Ariedo Braida, ex uomo mercato del Milan, parla ai microfoni di Tuttosport di Silvio Berlusconi dandone questa decrizione: "Vedeva più avanti di tutti. Ricordo ancora che il primo giorno di Milan ci disse: "Dobbiamo diventare la squadra più forte del mondo ed essere più forti dell’invidia, delle ingiustizie e della sfortuna". Direi che ci siamo riusciti. Oggi manca una persona del genere nel nostro calcio. Berlusconi resta inarrivabile e insuperabile".

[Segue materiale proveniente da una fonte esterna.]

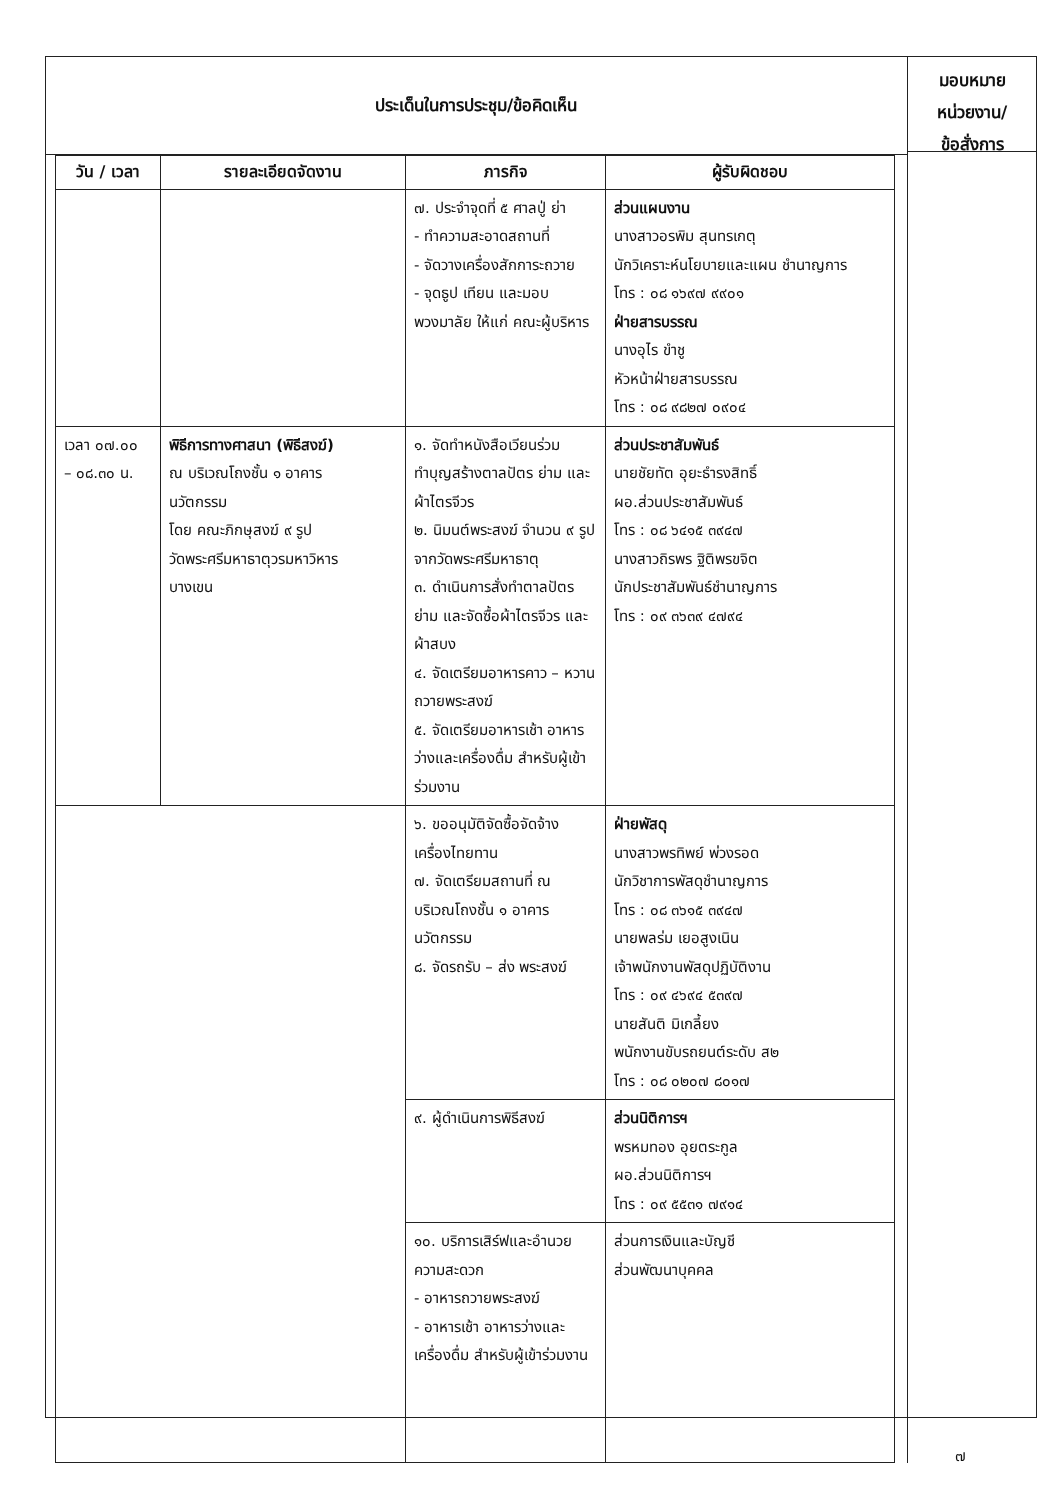ประเด็นในการประชุม/ข้อคิดเห็น
| วัน / เวลา | รายละเอียดจัดงาน | ภารกิจ | ผู้รับผิดชอบ |
| --- | --- | --- | --- |
| | | ๗. ประจำจุดที่ ๕ ศาลปู่ ย่า - ทำความสะอาดสถานที่ - จัดวางเครื่องสักการะถวาย - จุดธูป เทียน และมอบ พวงมาลัย ให้แก่ คณะผู้บริหาร | ส่วนแผนงาน นางสาวอรพิม สุนทรเกตุ นักวิเคราะห์นโยบายและแผน ชำนาญการ โทร : ๐๘ ๑๖๙๗ ๙๙๐๑ ฝ่ายสารบรรณ นางอุไร ขำชู หัวหน้าฝ่ายสารบรรณ โทร : ๐๘ ๙๘๒๗ ๐๙๐๔ |
| เวลา ๐๗.๐๐ – ๐๘.๓๐ น. | พิธีการทางศาสนา (พิธีสงฆ์) ณ บริเวณโถงชั้น ๑ อาคาร นวัตกรรม โดย คณะภิกษุสงฆ์ ๙ รูป วัดพระศรีมหาธาตุวรมหาวิหาร บางเขน | ๑. จัดทำหนังสือเวียนร่วม ทำบุญสร้างตาลปัตร ย่าม และผ้าไตรจีวร ๒. นิมนต์พระสงฆ์ จำนวน ๙ รูป จากวัดพระศรีมหาธาตุ ๓. ดำเนินการสั่งทำตาลปัตร ย่าม และจัดซื้อผ้าไตรจีวร และผ้าสบง ๔. จัดเตรียมอาหารคาว – หวาน ถวายพระสงฆ์ ๕. จัดเตรียมอาหารเช้า อาหารว่างและเครื่องดื่ม สำหรับผู้เข้าร่วมงาน | ส่วนประชาสัมพันธ์ นายชัยทัต อุยะธำรงสิทธิ์ ผอ.ส่วนประชาสัมพันธ์ โทร : ๐๘ ๖๔๑๕ ๓๙๔๗ นางสาวถิรพร ฐิติพรขจิต นักประชาสัมพันธ์ชำนาญการ โทร : ๐๙ ๓๖๓๙ ๔๗๙๔ |
| | | ๖. ขออนุมัติจัดซื้อจัดจ้าง เครื่องไทยทาน ๗. จัดเตรียมสถานที่ ณ บริเวณโถงชั้น ๑ อาคาร นวัตกรรม ๘. จัดรถรับ – ส่ง พระสงฆ์ | ฝ่ายพัสดุ นางสาวพรทิพย์ พ่วงรอด นักวิชาการพัสดุชำนาญการ โทร : ๐๘ ๓๖๑๕ ๓๙๔๗ นายพลร่ม เยอสูงเนิน เจ้าพนักงานพัสดุปฏิบัติงาน โทร : ๐๙ ๔๖๙๔ ๕๓๙๗ นายสันติ มิเกลี้ยง พนักงานขับรถยนต์ระดับ ส๒ โทร : ๐๘ ๐๒๐๗ ๘๐๑๗ |
| | | ๙. ผู้ดำเนินการพิธีสงฆ์ | ส่วนนิติการฯ พรหมทอง อุยตระกูล ผอ.ส่วนนิติการฯ โทร : ๐๙ ๕๕๓๑ ๗๙๑๔ |
| | | ๑๐. บริการเสิร์ฟและอำนวยความสะดวก - อาหารถวายพระสงฆ์ - อาหารเช้า อาหารว่างและเครื่องดื่ม สำหรับผู้เข้าร่วมงาน | ส่วนการเงินและบัญชี ส่วนพัฒนาบุคคล |
มอบหมาย
หน่วยงาน/
ข้อสั่งการ
๗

Intanto il calciomercato sta cambiando e punta sempre più sugli algoritmi…
"La tecnologia la utilizzano tutti, ma non fa felice nessuno. Servono i sentimenti quando prendi una decisione. La sensazione che mi suscita vedere dal vivo un giocatore in campo, la matematica non la può quantificare".

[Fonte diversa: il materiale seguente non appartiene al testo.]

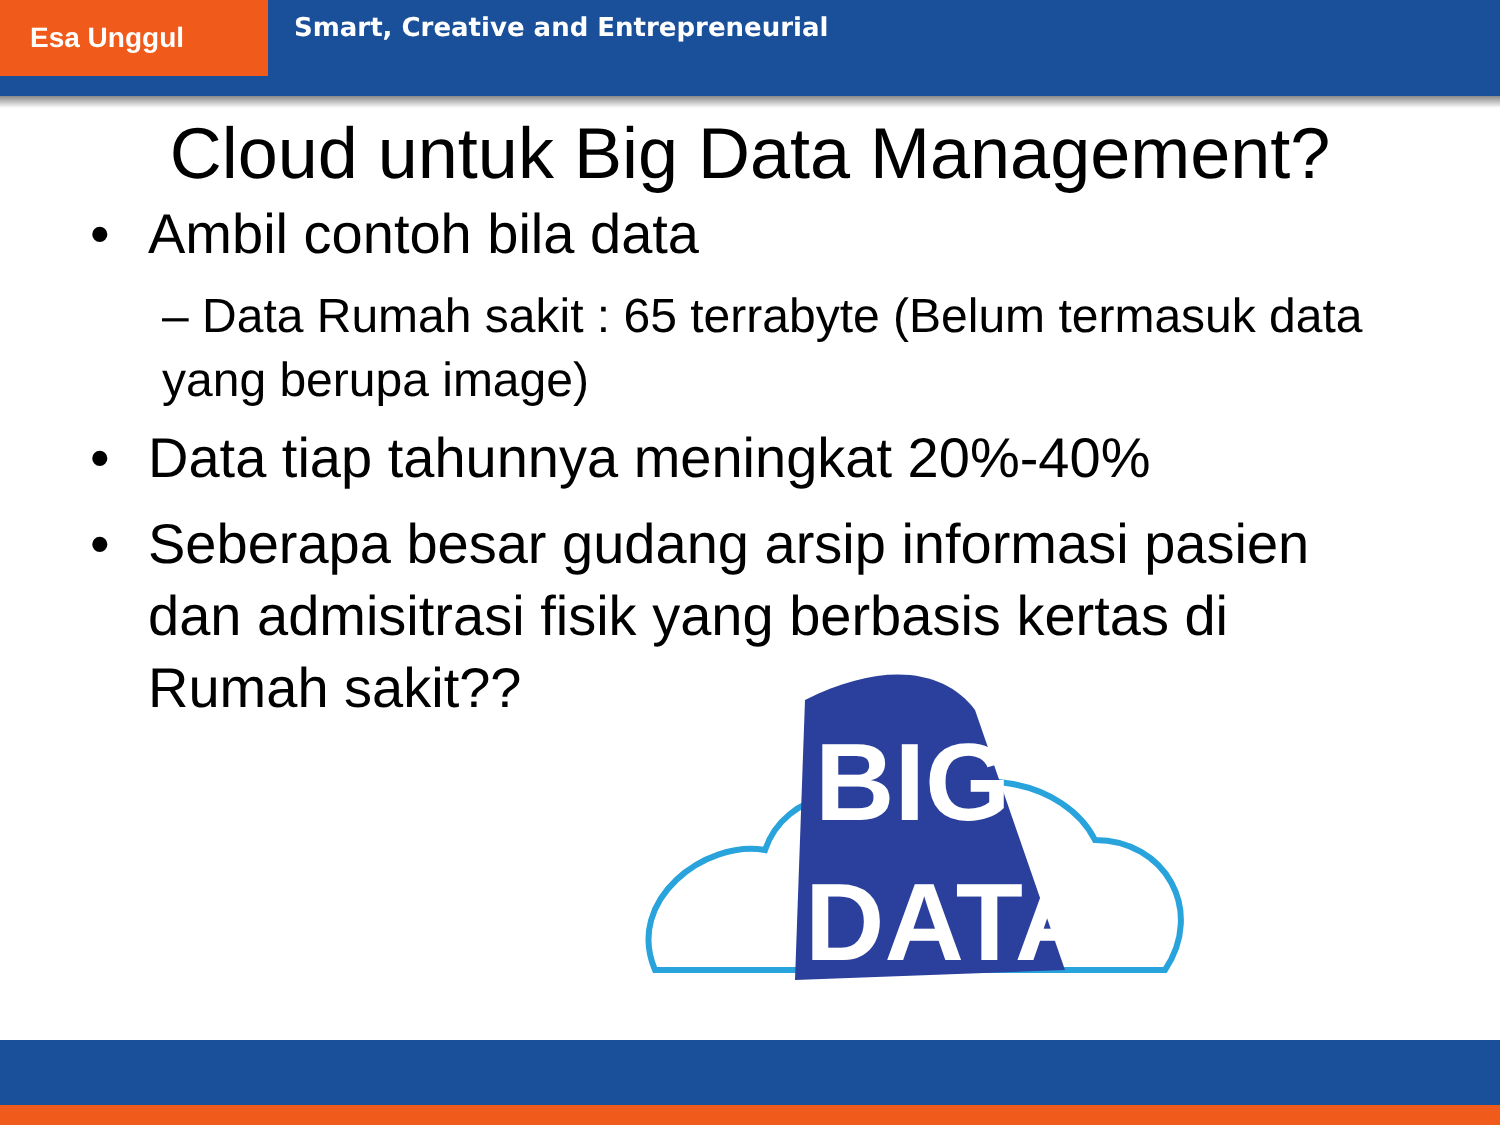Esa Unggul
Smart, Creative and Entrepreneurial
Cloud untuk Big Data Management?
• Ambil contoh bila data
– Data Rumah sakit : 65 terrabyte (Belum termasuk data yang berupa image)
• Data tiap tahunnya meningkat 20%-40%
• Seberapa besar gudang arsip informasi pasien dan admisitrasi fisik yang berbasis kertas di Rumah sakit??
BIG
DATA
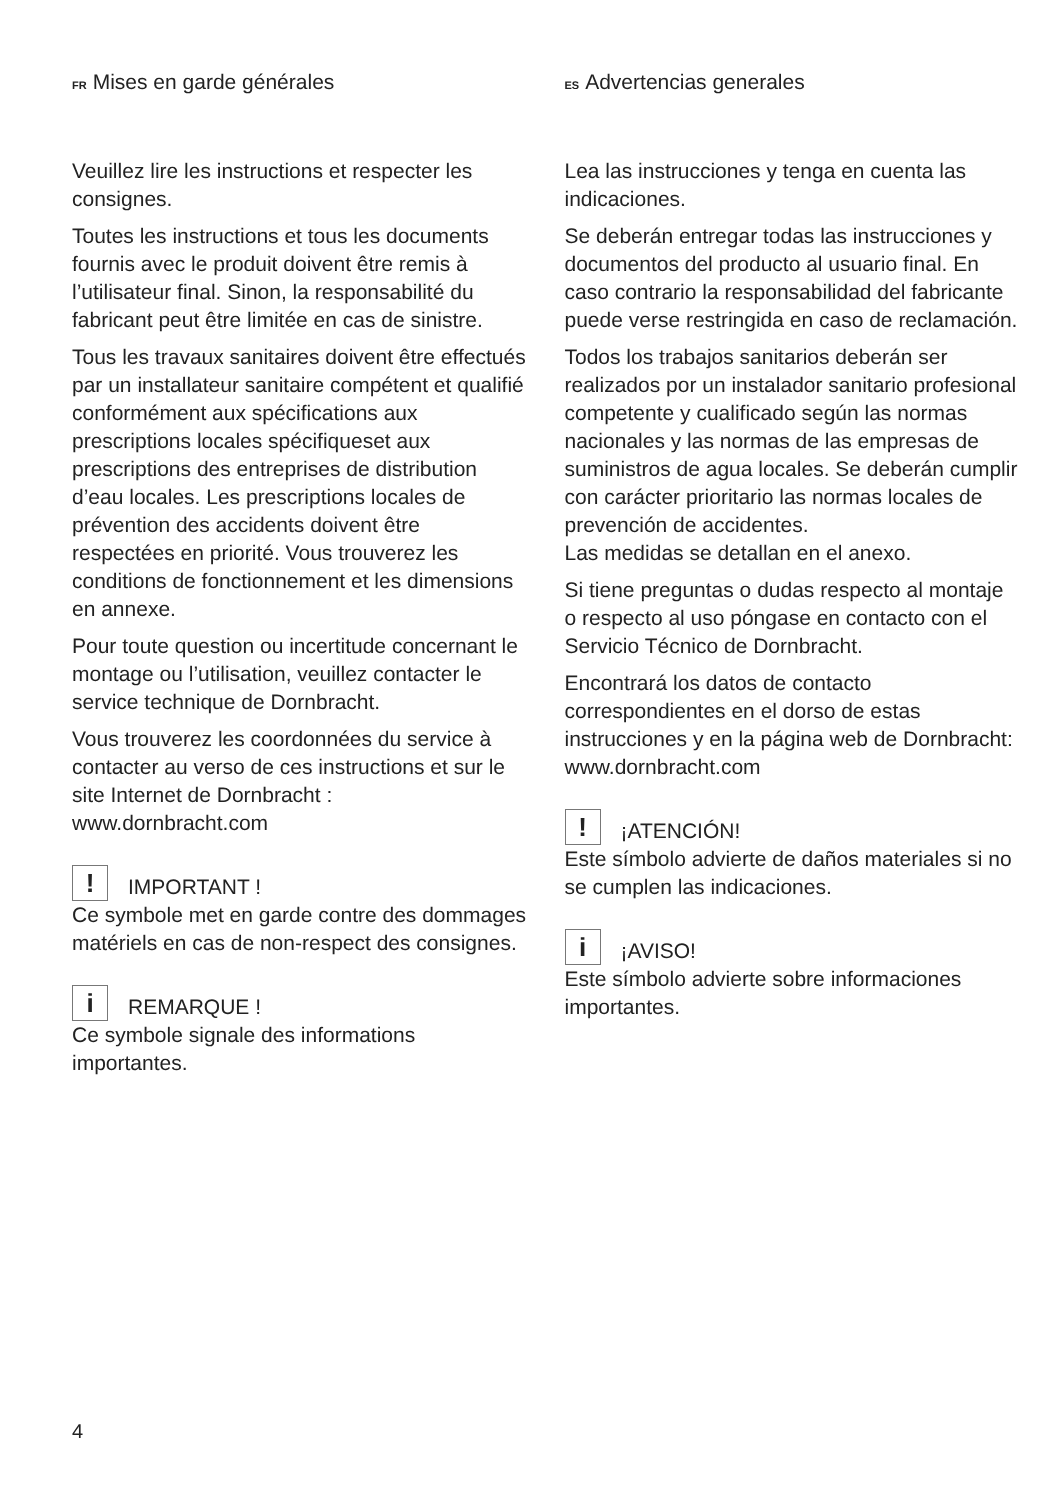FR Mises en garde générales
Veuillez lire les instructions et respecter les consignes.
Toutes les instructions et tous les documents fournis avec le produit doivent être remis à l’utilisateur final. Sinon, la responsabilité du fabricant peut être limitée en cas de sinistre.
Tous les travaux sanitaires doivent être effectués par un installateur sanitaire compétent et qualifié conformément aux spécifications aux prescriptions locales spécifiqueset aux prescriptions des entreprises de distribution d’eau locales. Les prescriptions locales de prévention des accidents doivent être respectées en priorité. Vous trouverez les conditions de fonctionnement et les dimensions en annexe.
Pour toute question ou incertitude concernant le montage ou l’utilisation, veuillez contacter le service technique de Dornbracht.
Vous trouverez les coordonnées du service à contacter au verso de ces instructions et sur le site Internet de Dornbracht : www.dornbracht.com
! IMPORTANT !
Ce symbole met en garde contre des dommages matériels en cas de non-respect des consignes.
i REMARQUE !
Ce symbole signale des informations importantes.
ES Advertencias generales
Lea las instrucciones y tenga en cuenta las indicaciones.
Se deberán entregar todas las instrucciones y documentos del producto al usuario final. En caso contrario la responsabilidad del fabricante puede verse restringida en caso de reclamación.
Todos los trabajos sanitarios deberán ser realizados por un instalador sanitario profesional competente y cualificado según las normas nacionales y las normas de las empresas de suministros de agua locales. Se deberán cumplir con carácter prioritario las normas locales de prevención de accidentes.
Las medidas se detallan en el anexo.
Si tiene preguntas o dudas respecto al montaje o respecto al uso póngase en contacto con el Servicio Técnico de Dornbracht.
Encontrará los datos de contacto correspondientes en el dorso de estas instrucciones y en la página web de Dornbracht: www.dornbracht.com
! ¡ATENCIÓN!
Este símbolo advierte de daños materiales si no se cumplen las indicaciones.
i ¡AVISO!
Este símbolo advierte sobre informaciones importantes.
4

In merito al rapporto tra scouting e tecnologia, Braida ha ricordato l'acquisto di Andriy Shevchenko, spiegando di aver insistito molto per il suo arrivo basandosi sulle sensazioni che l'attaccante gli aveva trasmesso. Ha raccontato che, nonostante Shevchenko avesse giocato male l'ultima partita prima della chiusura della trattativa con la Dinamo Kiev — suscitando dubbi persino in Galliani — lui era rimasto fermo sulla propria posizione, convinto di quanto visto in precedenza. Braida ha sottolineato l'importanza di fidarsi dell'istinto, osservando come probabilmente oggi gli algoritmi avrebbero bocciato il giocatore dopo quella prestazione negativa. Ha poi concluso ricordando con orgoglio di essere stato così certo del potenziale dell'ucraino da consegnargli personalmente una maglia del Milan con il suo nome, vaticinando che con quella avrebbe vinto il Pallone d'Oro, cosa poi effettivamente accaduta cinque anni più tardi.